##### DATA

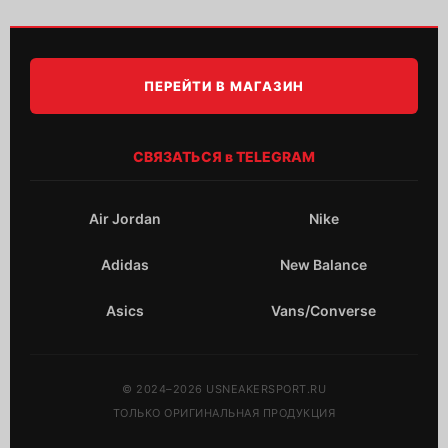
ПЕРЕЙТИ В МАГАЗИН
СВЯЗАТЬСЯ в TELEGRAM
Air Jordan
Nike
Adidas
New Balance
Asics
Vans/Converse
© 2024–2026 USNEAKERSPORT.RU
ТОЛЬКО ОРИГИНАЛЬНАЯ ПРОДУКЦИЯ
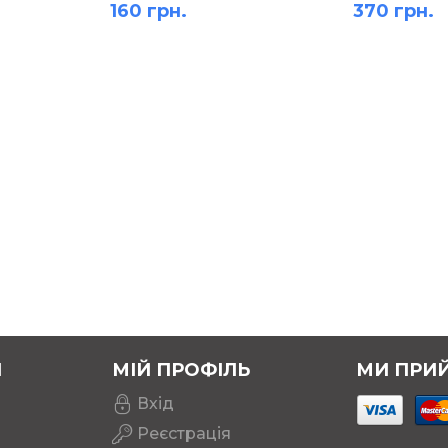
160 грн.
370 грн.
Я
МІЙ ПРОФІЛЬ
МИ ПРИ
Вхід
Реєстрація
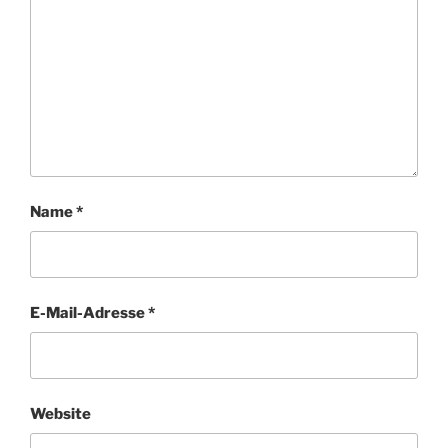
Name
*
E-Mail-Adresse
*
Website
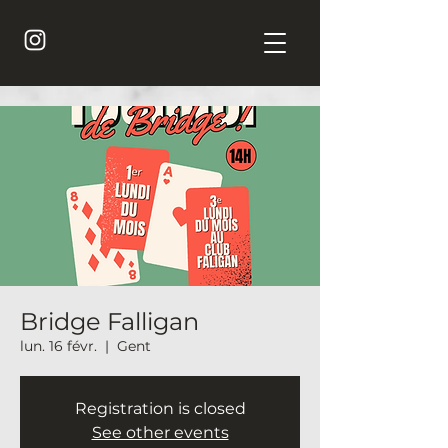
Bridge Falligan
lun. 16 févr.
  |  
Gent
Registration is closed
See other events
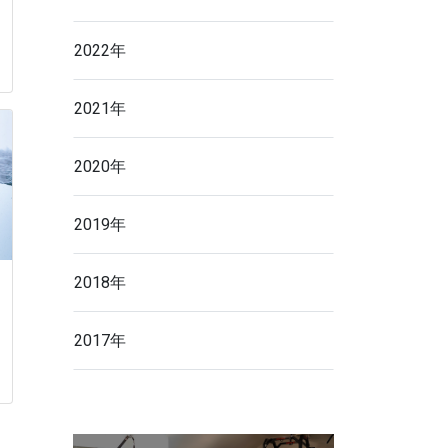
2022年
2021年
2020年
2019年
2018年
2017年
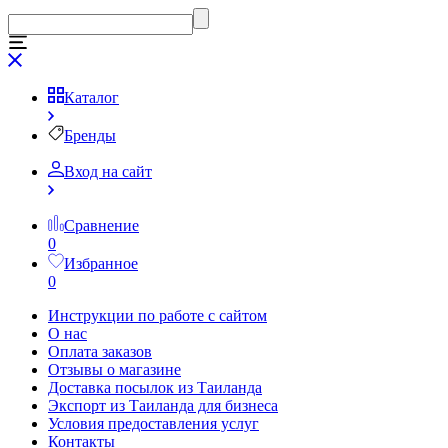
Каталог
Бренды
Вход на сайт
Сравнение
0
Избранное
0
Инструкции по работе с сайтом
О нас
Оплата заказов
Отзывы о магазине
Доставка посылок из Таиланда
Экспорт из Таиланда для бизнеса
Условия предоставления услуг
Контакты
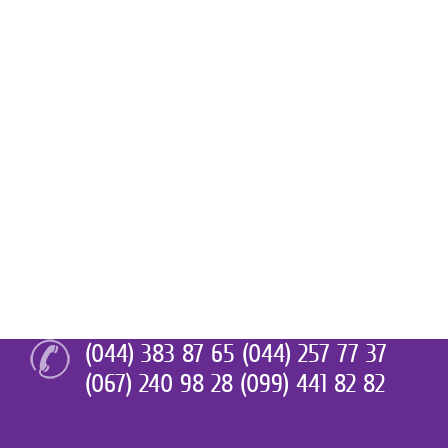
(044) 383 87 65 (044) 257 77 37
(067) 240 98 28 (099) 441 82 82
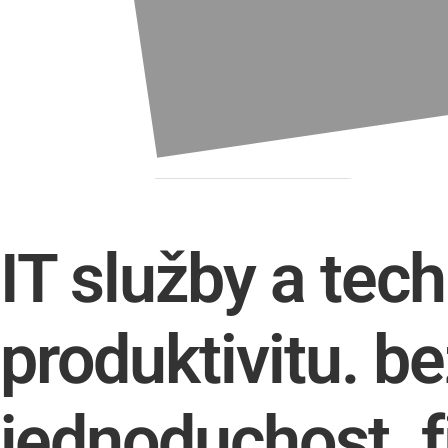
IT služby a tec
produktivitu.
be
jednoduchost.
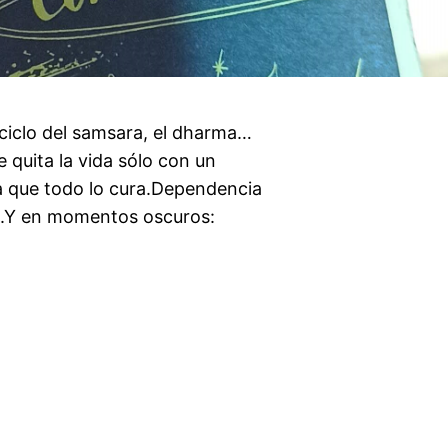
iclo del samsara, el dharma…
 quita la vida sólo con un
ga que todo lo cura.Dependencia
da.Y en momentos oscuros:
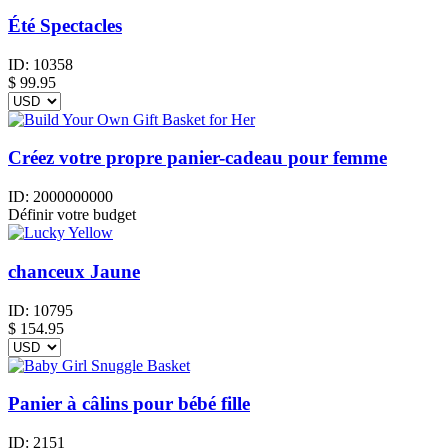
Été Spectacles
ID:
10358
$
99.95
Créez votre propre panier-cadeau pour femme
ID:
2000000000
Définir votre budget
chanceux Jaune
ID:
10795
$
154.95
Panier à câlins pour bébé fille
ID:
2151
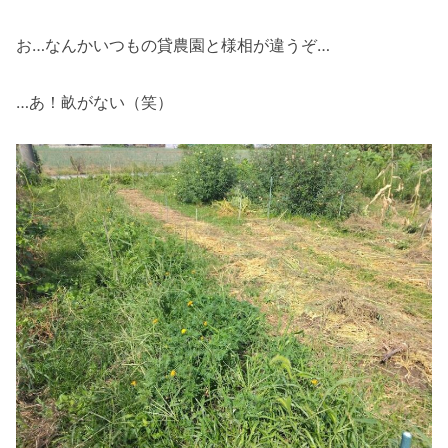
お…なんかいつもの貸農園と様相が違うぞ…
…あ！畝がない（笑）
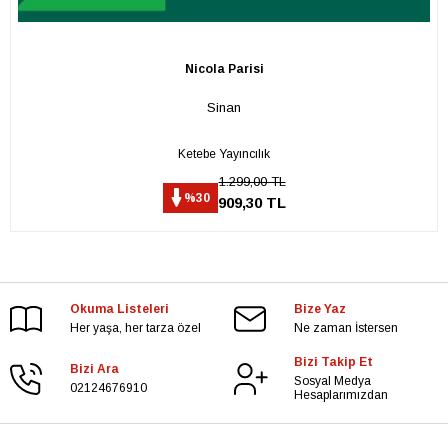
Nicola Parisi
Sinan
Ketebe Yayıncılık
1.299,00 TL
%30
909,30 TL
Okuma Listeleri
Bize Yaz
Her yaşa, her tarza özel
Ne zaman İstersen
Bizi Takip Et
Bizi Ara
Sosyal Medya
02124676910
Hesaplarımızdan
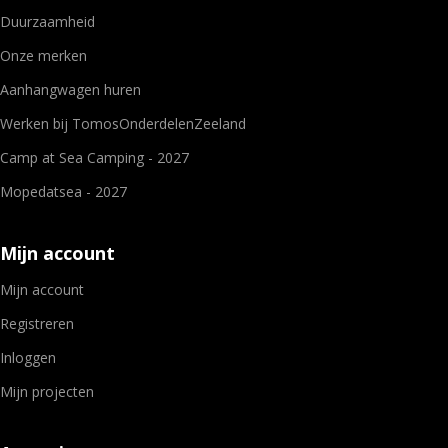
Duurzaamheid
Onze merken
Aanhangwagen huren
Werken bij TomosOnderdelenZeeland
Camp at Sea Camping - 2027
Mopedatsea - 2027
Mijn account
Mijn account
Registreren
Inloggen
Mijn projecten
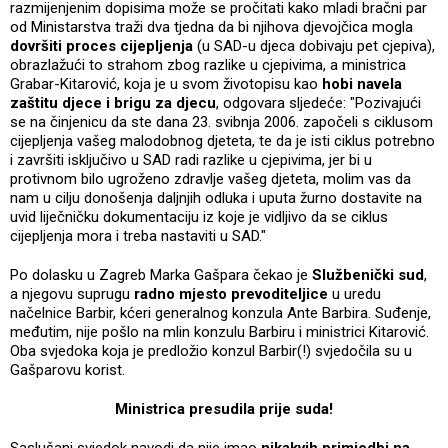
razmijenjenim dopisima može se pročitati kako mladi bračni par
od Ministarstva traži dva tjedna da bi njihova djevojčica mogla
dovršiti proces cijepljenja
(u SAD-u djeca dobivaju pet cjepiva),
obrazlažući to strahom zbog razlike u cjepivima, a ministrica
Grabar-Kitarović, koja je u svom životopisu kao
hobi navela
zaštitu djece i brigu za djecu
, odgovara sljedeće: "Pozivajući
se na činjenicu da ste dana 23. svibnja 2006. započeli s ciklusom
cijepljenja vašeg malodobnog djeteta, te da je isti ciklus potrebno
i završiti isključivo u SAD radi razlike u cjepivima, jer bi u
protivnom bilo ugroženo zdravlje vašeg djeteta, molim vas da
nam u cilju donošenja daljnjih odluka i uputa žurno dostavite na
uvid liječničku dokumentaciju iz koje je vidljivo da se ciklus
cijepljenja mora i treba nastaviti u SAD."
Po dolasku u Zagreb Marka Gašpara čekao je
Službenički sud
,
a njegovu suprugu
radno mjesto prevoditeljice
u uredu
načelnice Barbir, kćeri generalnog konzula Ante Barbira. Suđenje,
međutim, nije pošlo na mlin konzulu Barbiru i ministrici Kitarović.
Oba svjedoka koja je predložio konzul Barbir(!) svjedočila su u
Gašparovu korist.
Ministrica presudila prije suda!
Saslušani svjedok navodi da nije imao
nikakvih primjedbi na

##########
##### DATA

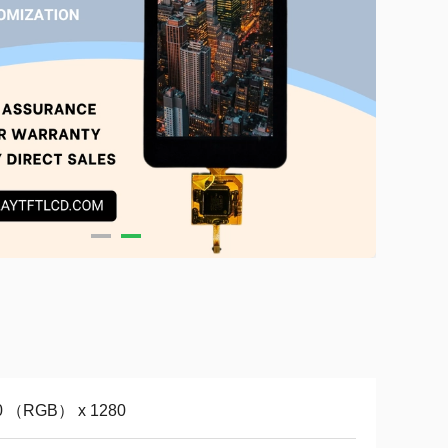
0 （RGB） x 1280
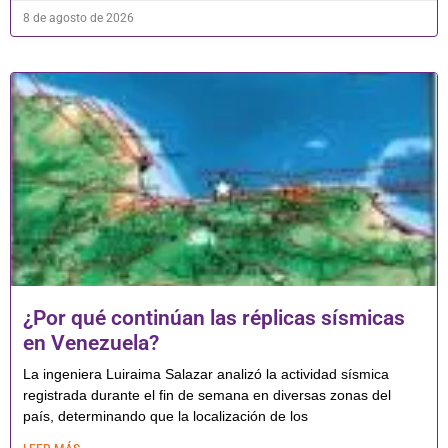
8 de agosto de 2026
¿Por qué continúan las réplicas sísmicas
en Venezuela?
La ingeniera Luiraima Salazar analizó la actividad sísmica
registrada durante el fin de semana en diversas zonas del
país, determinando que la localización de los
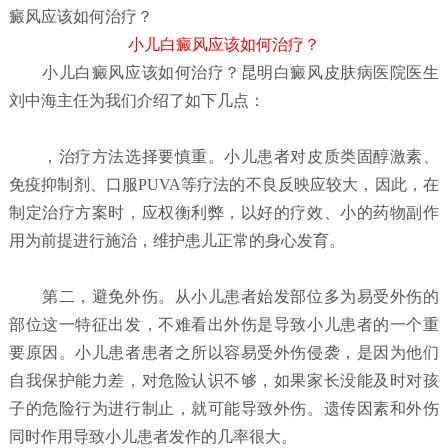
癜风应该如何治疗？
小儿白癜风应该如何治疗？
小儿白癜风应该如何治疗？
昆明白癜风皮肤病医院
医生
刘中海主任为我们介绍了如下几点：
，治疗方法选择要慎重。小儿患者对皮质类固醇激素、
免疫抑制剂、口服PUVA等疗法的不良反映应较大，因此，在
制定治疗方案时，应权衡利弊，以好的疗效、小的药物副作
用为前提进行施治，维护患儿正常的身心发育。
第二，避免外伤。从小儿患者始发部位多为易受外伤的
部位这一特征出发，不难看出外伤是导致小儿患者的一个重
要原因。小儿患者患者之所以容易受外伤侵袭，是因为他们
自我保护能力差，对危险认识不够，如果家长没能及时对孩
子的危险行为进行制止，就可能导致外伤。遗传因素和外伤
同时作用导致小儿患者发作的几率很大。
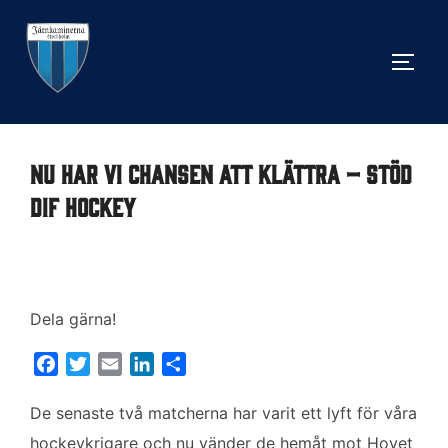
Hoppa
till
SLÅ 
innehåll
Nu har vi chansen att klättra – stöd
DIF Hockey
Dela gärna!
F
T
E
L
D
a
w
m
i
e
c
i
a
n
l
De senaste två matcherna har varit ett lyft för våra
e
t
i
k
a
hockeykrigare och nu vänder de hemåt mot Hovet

##########

WHAT IS REQUIRED: Among the entries above, take the lines from the one with "Mijn projecten" through the one with "nikakvih primjedbi na" and retype them exactly, leaving out the pictures.

TASK SOLUTION:
Mijn projecten
razmijenjenim dopisima može se pročitati kako mladi bračni par
od Ministarstva traži dva tjedna da bi njihova djevojčica mogla
dovršiti proces cijepljenja
(u SAD-u djeca dobivaju pet cjepiva),
obrazlažući to strahom zbog razlike u cjepivima, a ministrica
Grabar-Kitarović, koja je u svom životopisu kao
hobi navela
zaštitu djece i brigu za djecu
, odgovara sljedeće: "Pozivajući
se na činjenicu da ste dana 23. svibnja 2006. započeli s ciklusom
cijepljenja vašeg malodobnog djeteta, te da je isti ciklus potrebno
i završiti isključivo u SAD radi razlike u cjepivima, jer bi u
protivnom bilo ugroženo zdravlje vašeg djeteta, molim vas da
nam u cilju donošenja daljnjih odluka i uputa žurno dostavite na
uvid liječničku dokumentaciju iz koje je vidljivo da se ciklus
cijepljenja mora i treba nastaviti u SAD."
Po dolasku u Zagreb Marka Gašpara čekao je
Službenički sud
,
a njegovu suprugu
radno mjesto prevoditeljice
u uredu
načelnice Barbir, kćeri generalnog konzula Ante Barbira. Suđenje,
međutim, nije pošlo na mlin konzulu Barbiru i ministrici Kitarović.
Oba svjedoka koja je predložio konzul Barbir(!) svjedočila su u
Gašparovu korist.
Ministrica presudila prije suda!
Saslušani svjedok navodi da nije imao
nikakvih primjedbi na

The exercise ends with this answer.